Christophe Claret: Mon premier Salon Horloger était avec l'AHCI (Académie Horlogère des Créateurs Indépendants) en 1987. Je faisais partie de la toute première équipe de ce regroupement horloger. Avec moi exposaient Frank Muller, Preziuso, George Daniels, Vincent Calabrese, Dominique Renaud et Giulio Papi, Sven Andersen et d'autres encore. C'est d'ailleurs lors de cette exposition que j'ai décroché mon premier contrat important, celui qui a scellé la base du lancement de notre manufacture.

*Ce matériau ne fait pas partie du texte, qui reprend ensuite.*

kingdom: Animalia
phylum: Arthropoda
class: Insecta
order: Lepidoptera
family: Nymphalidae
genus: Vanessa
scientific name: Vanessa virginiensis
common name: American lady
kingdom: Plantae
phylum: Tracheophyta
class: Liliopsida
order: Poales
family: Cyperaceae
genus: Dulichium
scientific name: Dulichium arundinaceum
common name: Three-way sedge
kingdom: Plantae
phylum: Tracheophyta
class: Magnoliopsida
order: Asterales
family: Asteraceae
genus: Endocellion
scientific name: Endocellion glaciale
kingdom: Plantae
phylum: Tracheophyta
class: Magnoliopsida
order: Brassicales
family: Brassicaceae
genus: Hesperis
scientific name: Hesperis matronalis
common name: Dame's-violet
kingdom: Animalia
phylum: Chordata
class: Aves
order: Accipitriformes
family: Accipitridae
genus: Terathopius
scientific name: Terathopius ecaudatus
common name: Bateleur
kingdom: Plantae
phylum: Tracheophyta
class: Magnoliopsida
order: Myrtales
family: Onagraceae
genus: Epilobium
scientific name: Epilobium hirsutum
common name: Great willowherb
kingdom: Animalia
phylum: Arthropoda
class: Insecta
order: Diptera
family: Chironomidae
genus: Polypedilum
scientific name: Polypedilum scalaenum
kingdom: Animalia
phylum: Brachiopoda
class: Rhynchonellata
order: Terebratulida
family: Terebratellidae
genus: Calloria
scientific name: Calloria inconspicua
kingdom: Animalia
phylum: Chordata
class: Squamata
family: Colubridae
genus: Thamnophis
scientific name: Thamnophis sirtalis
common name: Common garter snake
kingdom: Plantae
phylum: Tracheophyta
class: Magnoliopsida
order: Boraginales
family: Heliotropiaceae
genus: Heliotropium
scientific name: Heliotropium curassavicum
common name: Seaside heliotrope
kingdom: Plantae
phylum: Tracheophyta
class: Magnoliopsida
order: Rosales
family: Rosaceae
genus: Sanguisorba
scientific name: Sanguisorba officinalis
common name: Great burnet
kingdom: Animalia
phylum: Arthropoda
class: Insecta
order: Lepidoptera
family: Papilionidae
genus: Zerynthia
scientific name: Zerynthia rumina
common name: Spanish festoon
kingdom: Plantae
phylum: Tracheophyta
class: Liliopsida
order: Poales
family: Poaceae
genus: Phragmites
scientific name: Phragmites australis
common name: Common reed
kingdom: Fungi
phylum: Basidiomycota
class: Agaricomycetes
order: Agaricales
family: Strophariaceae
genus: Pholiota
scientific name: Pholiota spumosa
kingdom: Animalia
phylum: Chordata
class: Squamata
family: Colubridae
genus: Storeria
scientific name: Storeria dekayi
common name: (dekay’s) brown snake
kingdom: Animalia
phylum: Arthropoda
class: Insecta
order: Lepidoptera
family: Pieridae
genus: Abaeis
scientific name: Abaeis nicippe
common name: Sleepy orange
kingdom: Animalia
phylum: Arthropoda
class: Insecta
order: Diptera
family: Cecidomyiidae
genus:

Comment appréhendez-vous ce rendez-vous annuel?
De manière positive car, selon moi, il ne sera que meilleur par rapport à celui de Genève. Nous attendons beaucoup plus de détaillants, et nous sentons une évolution positive du marché dans notre secteur, même si celle-ci reste faible.

Combien de jours restez-vous sur place?
8 jours.

Péniche ou hôtel?
Je serai au Swissôtel.

Votre moment du salon préféré?
Lorsque nous arrivons à faire briller les yeux des détaillants ou des journalistes.

Et le pire?
Lorsque nous découvrons que nous avons été plagiés pour l'un de nos mouvements et que nous devons tenter de faire intervenir le cartel.

Votre truc contre le stress?
Je ne suis pas spécialement stressé et de nature optimiste.

Comment réussir son salon?
En le préparant bien en amont et en essayant de faire partager notre passion lors de celui-ci.

L'écueil à éviter?
Devoir refuser d'accueillir quelqu'un par manque de temps.

Quid d'une interview réussie?
Une interview menée par un journaliste, connaisseur et passionné de la haute horlogerie compliquée, comme moi.

Pourquoi n'avez-vous plus le temps pendant Baselworld?
Parce que nous devons cumuler les rendez-vous presse et détaillants dans un délai qui est concentré sur très peu de temps. Moins de 8 jours.

Le stand qui vous interpelle?
The Dream Factory! Au Palace, of course!

Votre année millésime?
2009, lorsque nous avons présenté la montre de notre 20ème anniversaire: la DualTow.